The reasons for the current veterinary workforce shortage are complex and, while already in existence to a certain extent prior to the outbreak, have been exacerbated by a number of factors in the last 18 months.
These include a reduction in the number of overseas-qualified veterinary surgeons to enter the UK workforce since EU Exit; the impact of the pandemic on the available veterinary workforce due to illness, burnout and fatigue; and, the reported increase in pet ownership during lockdown with a knock-on increase in demand for veterinary services.
We appreciate the additional pressure these shortages are placing on already-stretched veterinary teams at the moment, for the provision of both routine treatment during normal working hours and emergency cover out of hours.
In the face of current shortages, I would like to stress that we support practice teams in prioritising cases strictly according to the health and welfare needs of their patients, and in informing their clients of the need to do so,
We would also urge veterinary surgeons to share their caseload as much as possible, delegating permitted procedures to their veterinary nurse colleagues wherever appropriate to do so.

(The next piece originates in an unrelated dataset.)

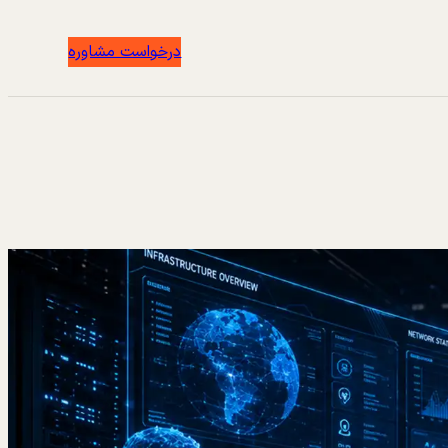
درخواست مشاوره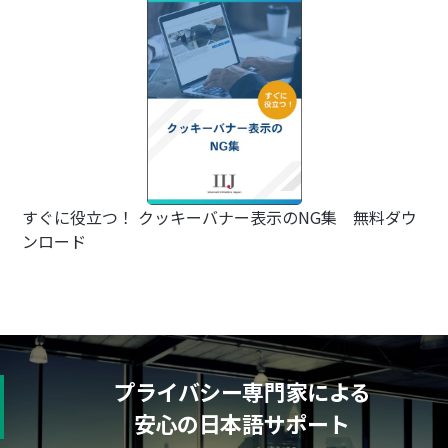
すぐに役立つ！ クッキーバナー表示のNG集 無料ダウ
ンロード
プライバシー専門家による
安心の日本語サポート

And, we would like to remind veterinary surgeons that their current 24/7 emergency cover obligations, as set out in the RCVS Code of Professional Conduct, are limited only to taking steps to provide 24-hour emergency first-aid and pain relief to animals according to their skills and the specific situation.
To help with different situations that may encountered at the moment, particularly around the provision of 24/7 emergency cover, and to provide further guidance on delegating procedures to veterinary nurses, we have provided some FAQs (below).

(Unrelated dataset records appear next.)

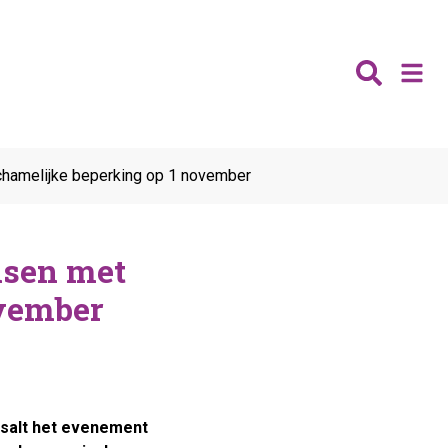
Nieuws
ichamelijke beperking op 1 november
Wijken
Thema's
nsen met
Katwijk
Contact
Noordwijk
ovember
Ontmoeten
Hillegom
Jongeren
Lisse
Vrijwilligers
Teylingen
Fit & vitaal
Mantelzorg
asalt het evenement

Finally, we understand the worry amongst veterinary professionals who may feel they are currently unable to offer the level of service they would like to and who may be anxious about the potential for an increase in associated concerns raised by clients with the RCVS at the present time.
In all situations, but particularly during this very busy time, we would urge veterinary professionals to rely on their professional judgement, to act reasonably in the circumstances, and to ensure they can justify their actions and decisions via the recording of detailed contemporaneous notes.
Although we do have a responsibility to investigate any concern that is raised with us, we will always consider the entire circumstances of the case, including any attempts to meet Code requirements.
We will also continue to raise awareness amongst animal owners of the acute challenges currently facing veterinary teams around the country, and to request their ongoing patience and understanding.
On behalf of RCVS Council, I should again like to thank you for your ongoing hard work and commitment to maintaining the health and welfare of our animals during these difficult days.
We will continue to review the latest situations around both Covid restrictions and workforce shortages and keep you up to date with our latest guidance.
In the meantime, our review of under care and provision of 24/7 emergency cover is due to report later this year, and we are currently organising a summit with employers and veterinary/veterinary nursing organisations to explore innovative ways to tackle the workforce shortages.